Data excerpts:
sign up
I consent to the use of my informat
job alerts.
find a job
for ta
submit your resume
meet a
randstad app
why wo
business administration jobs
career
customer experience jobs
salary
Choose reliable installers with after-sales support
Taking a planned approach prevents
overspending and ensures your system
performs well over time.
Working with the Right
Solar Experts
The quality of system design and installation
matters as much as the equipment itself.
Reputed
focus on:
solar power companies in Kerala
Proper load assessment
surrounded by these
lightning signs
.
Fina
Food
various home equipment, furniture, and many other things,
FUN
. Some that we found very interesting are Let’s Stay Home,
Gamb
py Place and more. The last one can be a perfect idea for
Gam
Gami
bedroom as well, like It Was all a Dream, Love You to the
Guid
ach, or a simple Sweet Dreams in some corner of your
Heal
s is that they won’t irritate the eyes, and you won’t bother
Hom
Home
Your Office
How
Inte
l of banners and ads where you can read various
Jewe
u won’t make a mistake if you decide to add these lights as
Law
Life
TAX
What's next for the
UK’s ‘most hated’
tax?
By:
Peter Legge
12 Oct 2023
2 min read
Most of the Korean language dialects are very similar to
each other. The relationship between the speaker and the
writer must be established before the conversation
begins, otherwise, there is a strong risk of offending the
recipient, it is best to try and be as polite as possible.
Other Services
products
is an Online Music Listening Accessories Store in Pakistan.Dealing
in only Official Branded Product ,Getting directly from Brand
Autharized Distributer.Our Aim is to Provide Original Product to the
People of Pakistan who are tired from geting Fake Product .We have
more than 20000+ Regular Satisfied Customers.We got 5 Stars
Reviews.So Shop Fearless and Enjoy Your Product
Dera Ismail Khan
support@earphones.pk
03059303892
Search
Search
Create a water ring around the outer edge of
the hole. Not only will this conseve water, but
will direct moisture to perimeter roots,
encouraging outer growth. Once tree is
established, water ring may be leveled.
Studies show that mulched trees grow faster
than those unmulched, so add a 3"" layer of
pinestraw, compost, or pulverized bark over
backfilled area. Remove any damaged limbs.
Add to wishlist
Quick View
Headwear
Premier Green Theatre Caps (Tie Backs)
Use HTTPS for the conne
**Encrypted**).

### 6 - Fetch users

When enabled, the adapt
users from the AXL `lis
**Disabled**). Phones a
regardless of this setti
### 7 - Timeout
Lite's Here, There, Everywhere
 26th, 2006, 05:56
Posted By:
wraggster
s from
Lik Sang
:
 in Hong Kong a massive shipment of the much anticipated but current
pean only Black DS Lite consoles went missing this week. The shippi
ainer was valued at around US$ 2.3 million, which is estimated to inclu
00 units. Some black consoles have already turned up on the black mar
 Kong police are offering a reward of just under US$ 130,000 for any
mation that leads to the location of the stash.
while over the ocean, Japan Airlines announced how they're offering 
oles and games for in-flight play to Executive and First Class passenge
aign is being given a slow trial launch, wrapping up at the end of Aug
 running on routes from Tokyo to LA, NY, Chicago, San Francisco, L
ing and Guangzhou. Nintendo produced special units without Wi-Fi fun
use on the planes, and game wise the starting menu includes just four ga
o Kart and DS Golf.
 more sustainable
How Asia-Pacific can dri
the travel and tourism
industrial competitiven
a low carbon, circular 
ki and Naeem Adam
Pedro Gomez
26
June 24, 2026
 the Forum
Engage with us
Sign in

#### PROBLEM TO WORK ON:
Which lines above include the word "this"? Return each one.

#### WRITTEN REPLY:
the hole. Not only will this conseve water, but
regardless of this setti
pean only Black DS Lite consoles went missing this week. The shippi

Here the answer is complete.